Thai Foreign Minister Kasit Piromya visited the disputed boundary zone and the adjacent temple at Preah Vihear yesterday, meeting with top Cambodian military brass to discuss the recently cooled quarrel at the border, officials said.
Deputy RCAF Commander-in-Chief Chea Dara said the minister, along with about 14 other Thai officials, came to the temple agreeing to maintain the current break in fighting that has held since April.
“I told Mr Kasit that my premier [Hun Sen] wants peace and development along the border, and I also told him that the premier order the troops to defend our land and sovereignty and to not invade the other [country] even one centimeter,” General Dara said.
Mr Kasit’s visit comes more than two weeks after a Cambodian-ordered troop withdrawal and less than a week before an announced protest to be held on Saturday by a Thai political group near the temple.
General Dara said he mentioned the Cambodian troop draw-down to the foreign minister but said he received no response from Mr Kasit if Thailand would do the same.
The Foreign Minister began his morning visit by meeting with Thai troops stationed along the frontlines of the border. He then traveled up to the pagoda near the Preah Vihear temple and completed his trip by touring the cliff-top sanctuaries and the Cambodian marketplace currently being reconstructed at its base.
Defense Ministry spokesman Undersecretary of State Chhum Sucheat said Mr Kasit’s hour-long visit was a fruitful one, with military leaders pledging to reach a solution through political means. He said Mr Kasit requested permission to visit the Cambodian territory and stated he would urge the Thai Parliament to work through the Joint Boundary Commission, a bilateral group established to work toward boundary demarcation.
“They agree with the Royal Government of Cambodia to stop the fighting,” he said.
Meanwhile, media reports from Thailand stated the yellow-shirted People’s Alliance for Democracy plan to gather near the temple on Saturday for a demonstration against Cambodia’s claims to the area. The political group has long opposed Thailand tolerating the listing of Preah Vihear temple as a Unesco World Heritage Site solely under the management of Cambodia and, according to the English language newspaper the Bangkok Post, members accuse Mr Kasit of failing to protect Thai territory near the temple.
The scheduled protest at Preah Vihear this Saturday by the ultra-nationalist “yellow shirts” is reminiscent of the events that originally sparked the border row between the two nations.
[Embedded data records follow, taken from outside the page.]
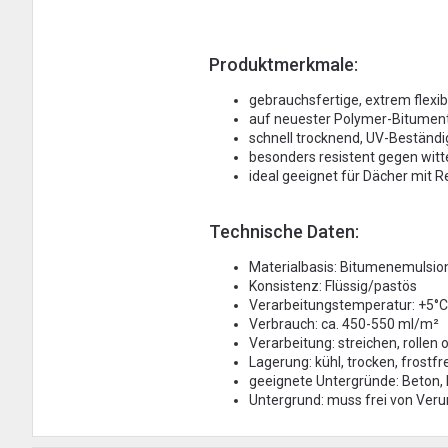
Produktmerkmale:
gebrauchsfertige, extrem flexi
auf neuester Polymer-Bitumen
schnell trocknend, UV-Beständi
besonders resistent gegen wit
ideal geeignet für Dächer mi
Technische Daten:
Materialbasis: Bitumenemulsio
Konsistenz: Flüssig/pastös
Verarbeitungstemperatur: +5°C
Verbrauch: ca. 450-550 ml/m²
Verarbeitung: streichen, rollen
Lagerung: kühl, trocken, frostf
geeignete Untergründe: Beton
Untergrund: muss frei von Veru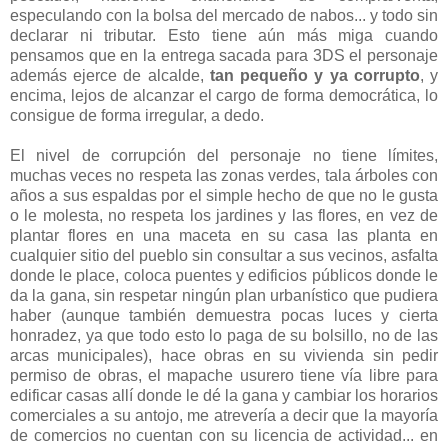
especulando con la bolsa del mercado de nabos... y todo sin
declarar ni tributar. Esto tiene aún más miga cuando
pensamos que en la entrega sacada para 3DS el personaje
además ejerce de alcalde,
tan pequeño y ya corrupto
, y
encima, lejos de alcanzar el cargo de forma democrática, lo
consigue de forma irregular, a dedo.
El nivel de corrupción del personaje no tiene límites,
muchas veces no respeta las zonas verdes, tala árboles con
años a sus espaldas por el simple hecho de que no le gusta
o le molesta, no respeta los jardines y las flores, en vez de
plantar flores en una maceta en su casa las planta en
cualquier sitio del pueblo sin consultar a sus vecinos, asfalta
donde le place, coloca puentes y edificios públicos donde le
da la gana, sin respetar ningún plan urbanístico que pudiera
haber (aunque también demuestra pocas luces y cierta
honradez, ya que todo esto lo paga de su bolsillo, no de las
arcas municipales), hace obras en su vivienda sin pedir
permiso de obras, el mapache usurero tiene vía libre para
edificar casas allí donde le dé la gana y cambiar los horarios
comerciales a su antojo, me atrevería a decir que la mayoría
de comercios no cuentan con su licencia de actividad... en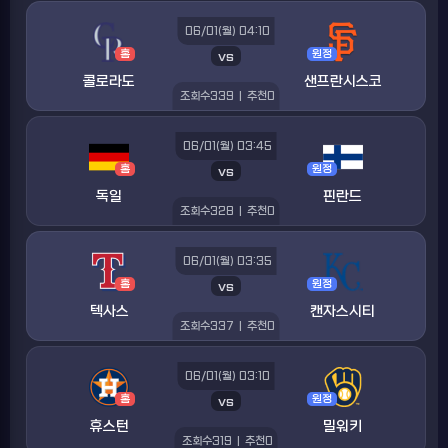
06/01(월) 04:10
홈
vs
원정
콜로라도
샌프란시스코
조회수
339
|
추천
0
06/01(월) 03:45
홈
vs
원정
독일
핀란드
조회수
328
|
추천
0
06/01(월) 03:35
홈
vs
원정
텍사스
캔자스시티
조회수
337
|
추천
0
06/01(월) 03:10
홈
vs
원정
휴스턴
밀워키
조회수
319
|
추천
0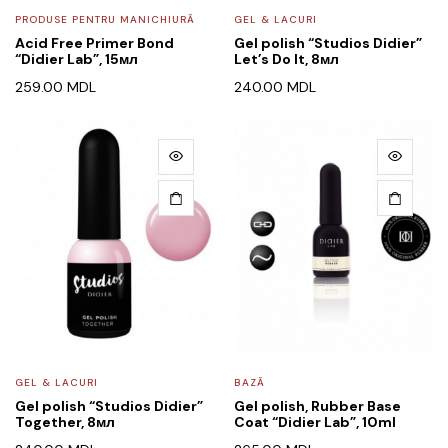
PRODUSE PENTRU MANICHIURĂ
GEL & LACURI
Acid Free Primer Bond
Gel polish “Studios Didier”
“Didier Lab”, 15мл
Let’s Do It, 8мл
259.00
MDL
240.00
MDL
GEL & LACURI
BAZĂ
Gel polish “Studios Didier”
Gel polish, Rubber Base
Together, 8мл
Coat “Didier Lab”, 10ml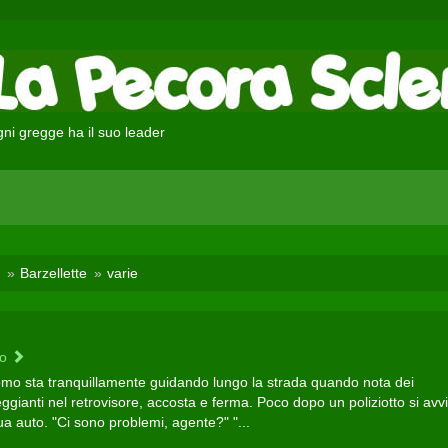
ni gregge ha il suo leader
Barzellette
varie
to
mo sta tranquillamente guidando lungo la strada quando nota dei
gianti nel retrovisore, accosta e ferma. Poco dopo un poliziotto si avv
ua auto. "Ci sono problemi, agente?" "...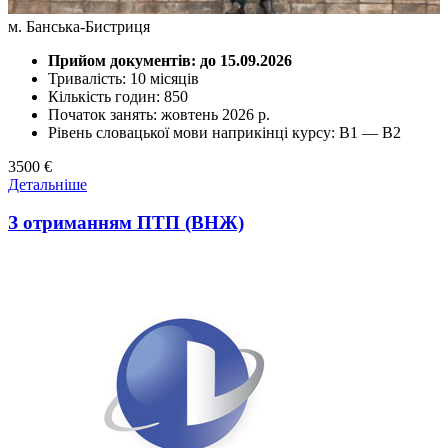
м. Банська-Бистриця
Прийом документів: до 15.09.2026
Тривалість: 10 місяців
Кількість годин: 850
Початок занять: жовтень 2026 р.
Рівень словацької мови наприкінці курсу: В1 — В2
3500 €
Детальніше
З отриманням ПТП (ВНЖ)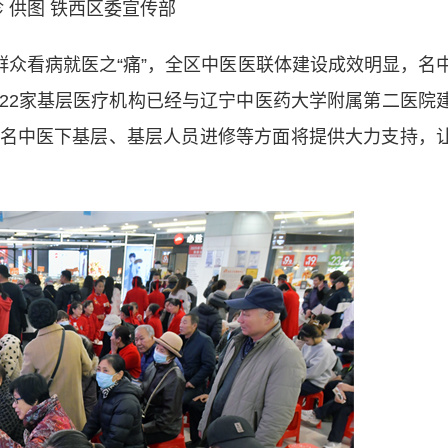
 供图 铁西区委宣传部
众看病就医之“痛”，全区中医医联体建设成效明显，名
22家基层医疗机构已经与辽宁中医药大学附属第二医院
名中医下基层、基层人员进修等方面将提供大力支持，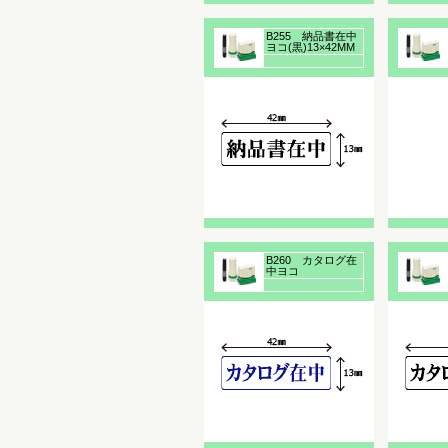
B255 納品書在中
ヨコ(黒)13×42MM
浸透印
B260 カタログ在
中ヨコ
(青)13×42MM浸透
印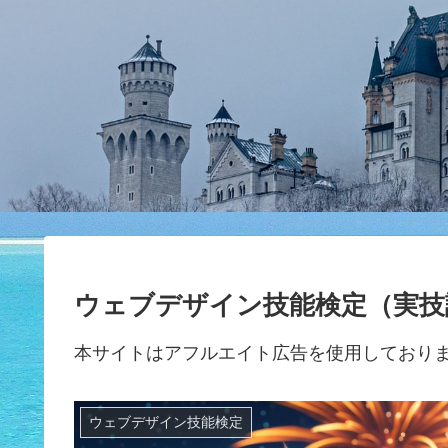
ウェブデザイン技能検定（実技
本サイトはアフルエイト広告を使用しており
ウェブデザイン技能検定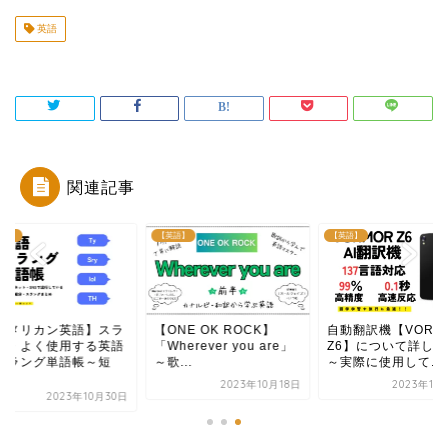
英語
関連記事
語】
【英語】
【英語】
アメリカン英語】スラ
【ONE OK ROCK】
自動翻訳機【VORM
グ・よく使用する英語
「Wherever you are」
Z6】について詳しく
スラング単語帳～短
～歌...
～実際に使用して...
.
2023年10月18日
2023年11
2023年10月30日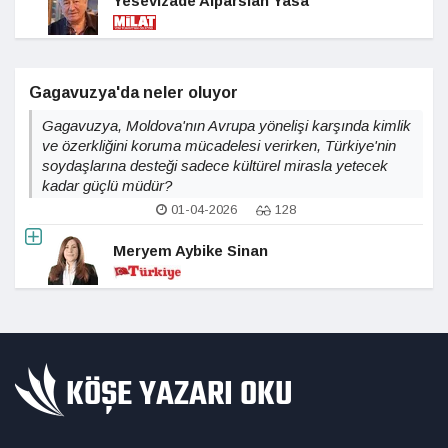
Yesevizade Alparslan Yasa
Gagavuzya'da neler oluyor
Gagavuzya, Moldova'nın Avrupa yönelişi karşında kimlik
ve özerkliğini koruma mücadelesi verirken, Türkiye'nin
soydaşlarına desteği sadece kültürel mirasla yetecek
kadar güçlü müdür?
01-04-2026
128
Meryem Aybike Sinan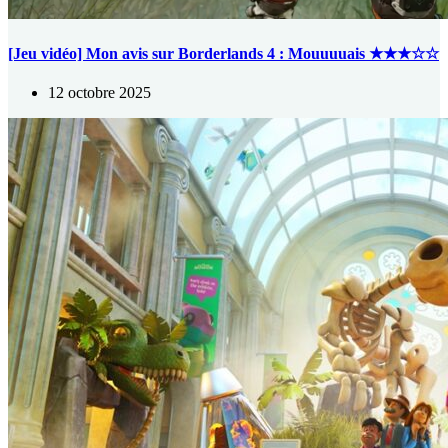
[Jeu vidéo] Mon avis sur Borderlands 4 : Mouuuuais ★★★☆☆
12 octobre 2025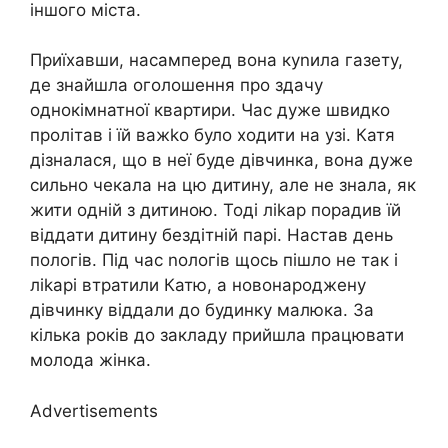
іншого міста.
Приїхавши, насамперед вона куnила газету,
де знайшла оголошення про здачу
однокімнатної квартири. Час дуже швидко
пролітав і їй важkо було ходити на узі. Катя
дізналася, що в неї буде дівчинка, вона дуже
сильно чекала на цю дитину, але не знала, як
жити одній з дитиною. Тоді ліkар порадив їй
віддати дитину бездітній парі. Настав день
пологів. Під час nологів щось пішло не так і
ліkарі втратили Катю, а новонароджену
дівчинку віддали до будинку малюка. За
кілька років до закладу прийшла працювати
молода жінка.
Advertisements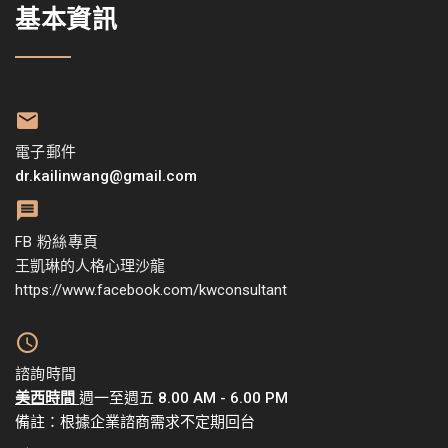
基本資訊
電子郵件
dr.kailinwang@gmail.com
FB 粉絲專頁
王凱琳的人格心理沙龍
https://www.facebook.com/kwconsultant
諮詢時間
美西時間
週一至週五 8.00 AM - 6.00 PM
備註：根據企業諮商需求不定期回台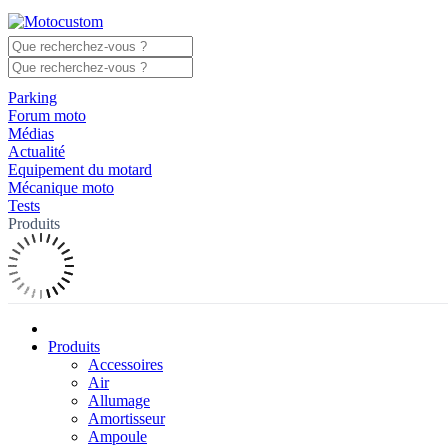
Parking
Forum moto
Médias
Actualité
Equipement du motard
Mécanique moto
Tests
Produits
Produits
Accessoires
Air
Allumage
Amortisseur
Ampoule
In July 2008, a group of Thai protesters congregated near the now-closed border gate at the foot of the temple’s stairway, with three of them eventually breaking through the cordon and entering the temple area on July 15.
In another report from the Bangkok Post, Prime Minister Abhisit Vejjajiva denied his country had lost ground in the disputed Thai-Cambodian border area near the temple.
Mr Sucheat said the plans by the Peoples’ Alliance for Democracy to protest were not discussed with Mr Kasit, but he added that Cambodia saw no problem with the demonstration as long as protesters stay on their side of the border.
“We don’t care if they are in the Thai side,” Mr Sucheat said. But if they try to come into Cambodia, “we don’t allow,” he added.